3 – Célèbre physicien et naturaliste, membre de l’Académie des sciences. (G.A.)

 

4 – M. du Faï était directeur du Jardin et du cabinet d’histoire naturelle du roi, qui avaient été très négligés jusqu’à lui, et qui ont été ensuite portés par M. de Buffon à un point qui fait l’admiration des étrangers. Il existe en Europe des cabinets plus riches dans quelques parties, mais il n’en est aucun d’aussi complet. (1748)

 

5 – MM. de Maupertuis, Clairaut, Le Monnier, etc., allèrent, en 1736, à Tornéa mesurer un degré du méridien, et ramenèrent deux Lapones.
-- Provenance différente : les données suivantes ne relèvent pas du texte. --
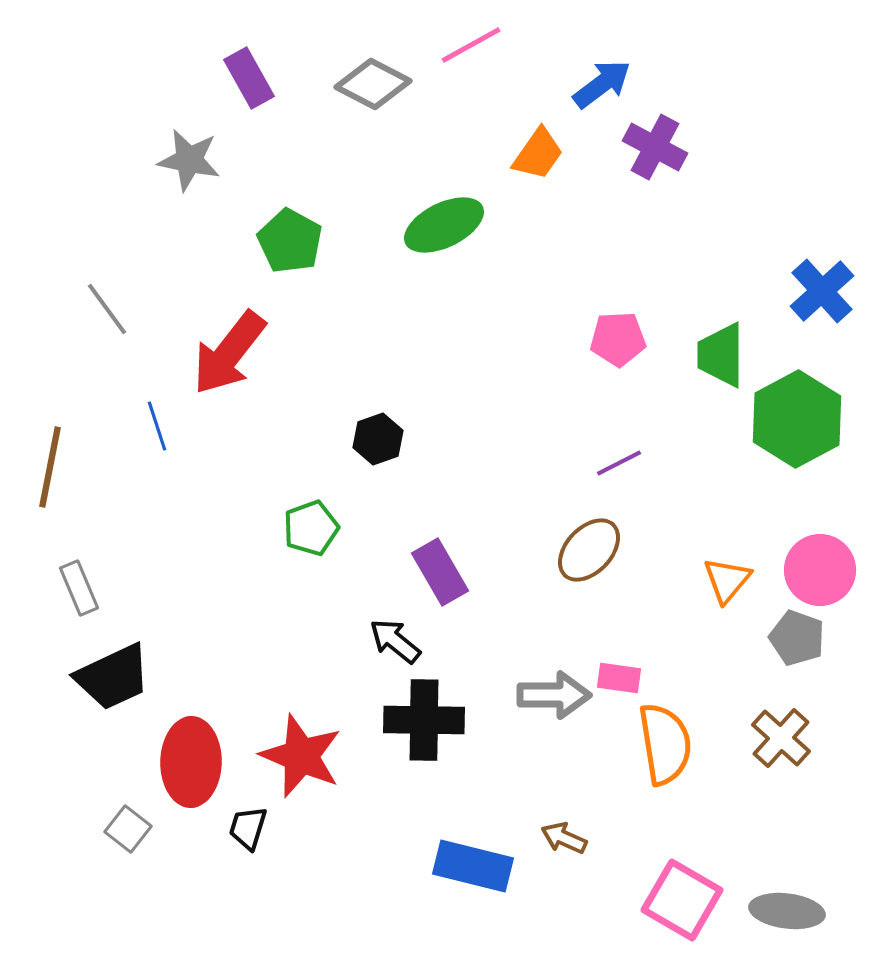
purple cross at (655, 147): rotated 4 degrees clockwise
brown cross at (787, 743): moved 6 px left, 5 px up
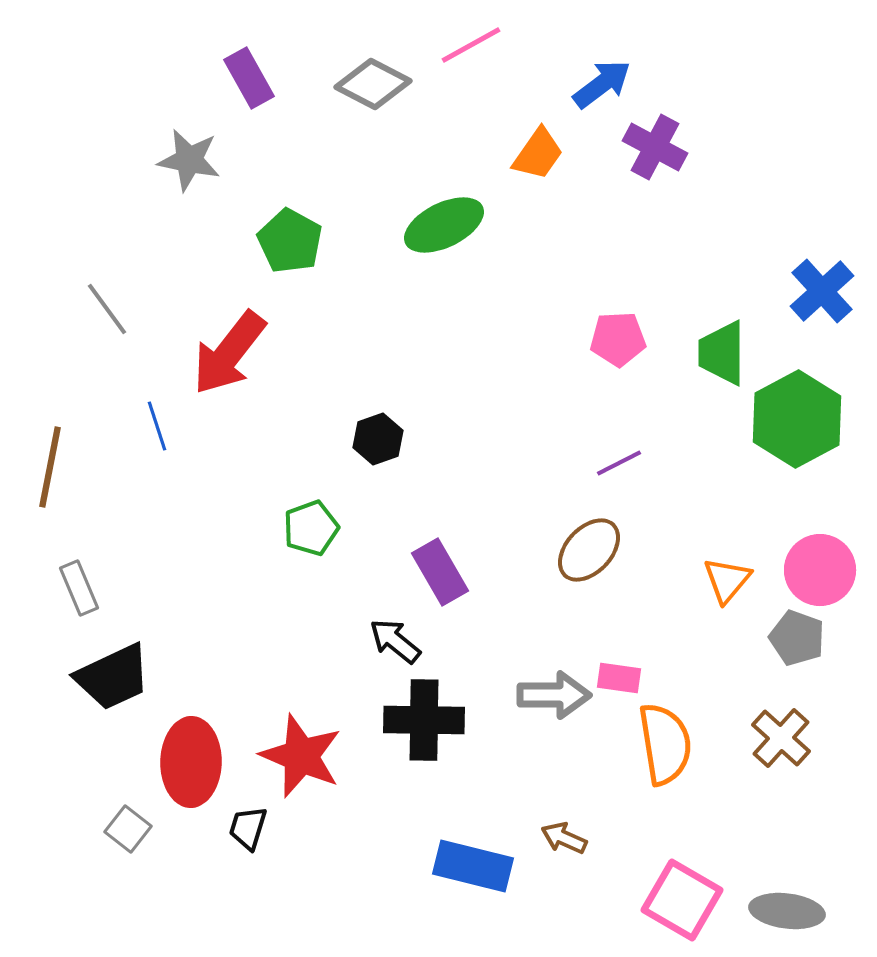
green trapezoid at (721, 355): moved 1 px right, 2 px up
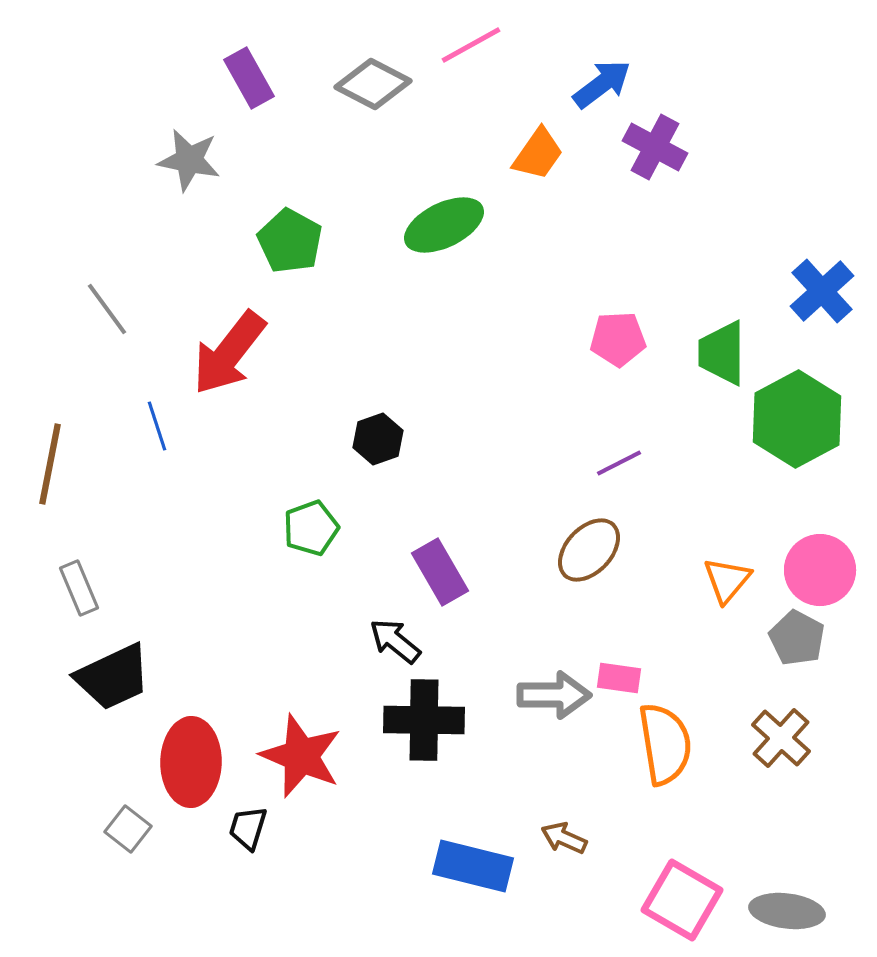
brown line at (50, 467): moved 3 px up
gray pentagon at (797, 638): rotated 8 degrees clockwise
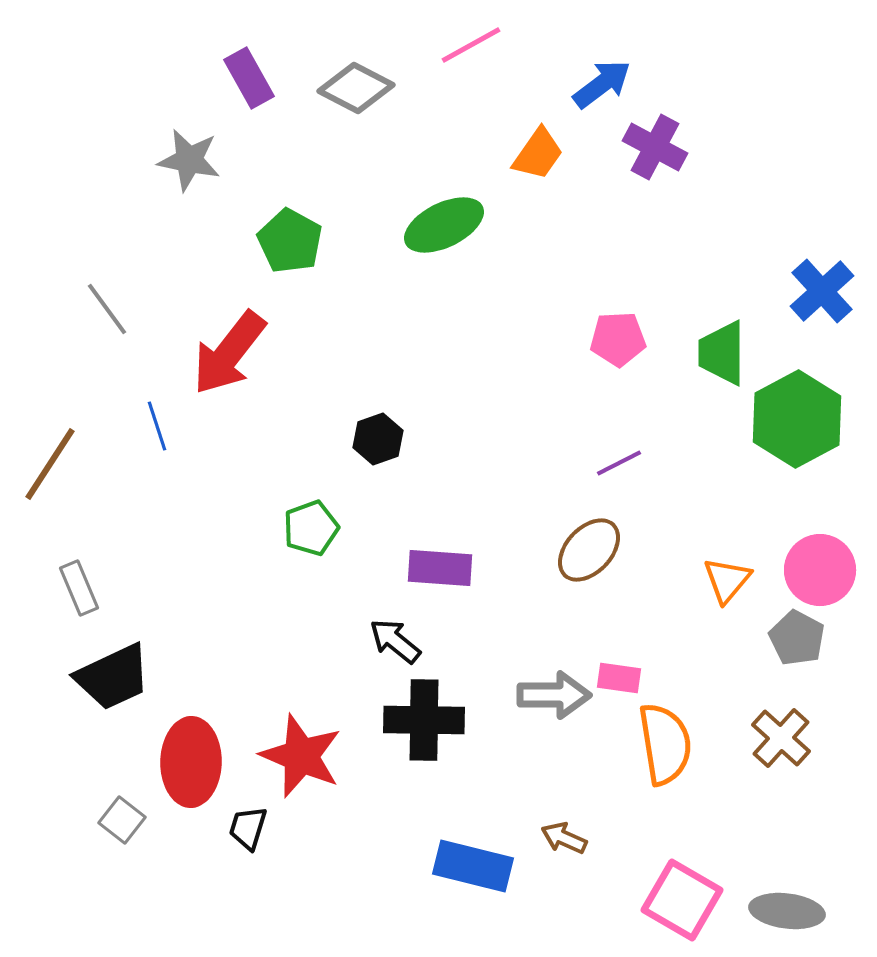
gray diamond at (373, 84): moved 17 px left, 4 px down
brown line at (50, 464): rotated 22 degrees clockwise
purple rectangle at (440, 572): moved 4 px up; rotated 56 degrees counterclockwise
gray square at (128, 829): moved 6 px left, 9 px up
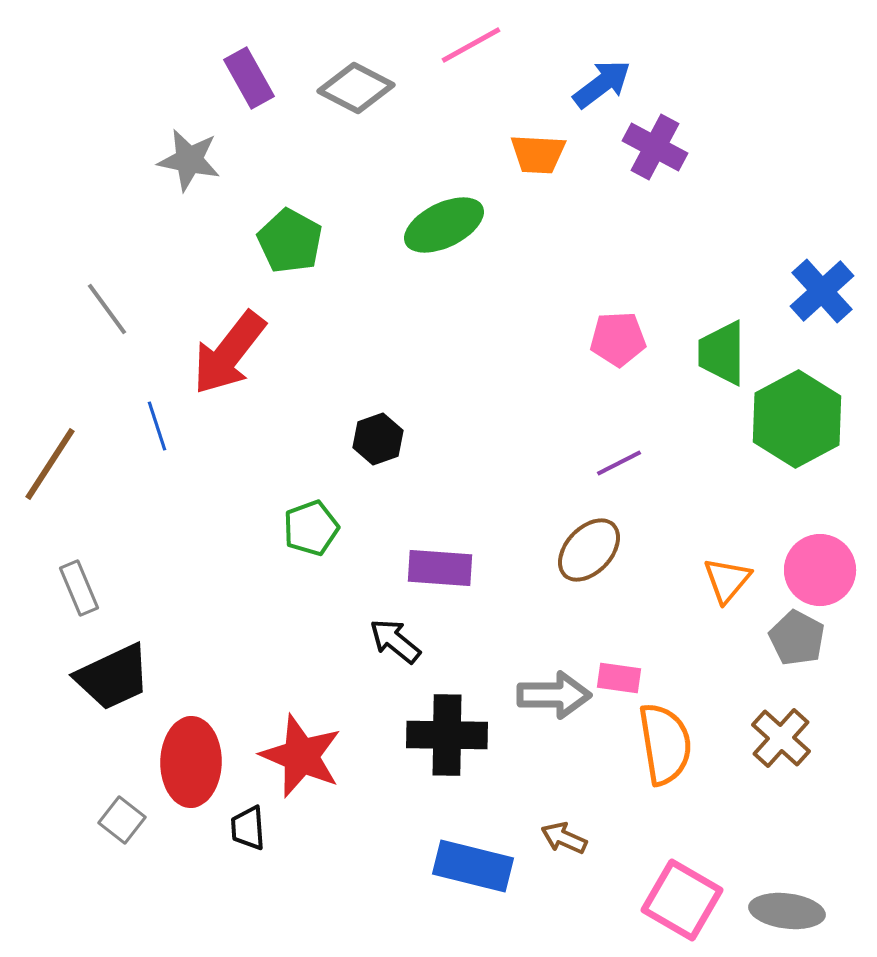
orange trapezoid at (538, 154): rotated 58 degrees clockwise
black cross at (424, 720): moved 23 px right, 15 px down
black trapezoid at (248, 828): rotated 21 degrees counterclockwise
Les trois couronnes sont les armes de la Suède, à qui Tornéa appartient. (1748 et 1752)

 

6 – Dans les premières éditions, se trouvaient ici quatre vers à l’éloge de Maupertuis, que Voltaire retrancha après 1752. (G.A.)

 

7 – Empédocle. (G.A.)

 

8 – Ces deux vers et les quatorze suivants datent du retour de Berlin. (G.A.)

 

9 – C’était un conseiller au parlement, fort riche, homme voluptueux, qui faisait excellente chère. (1756) – Les premières éditions ne l’appelaient que Lucullus. (K.)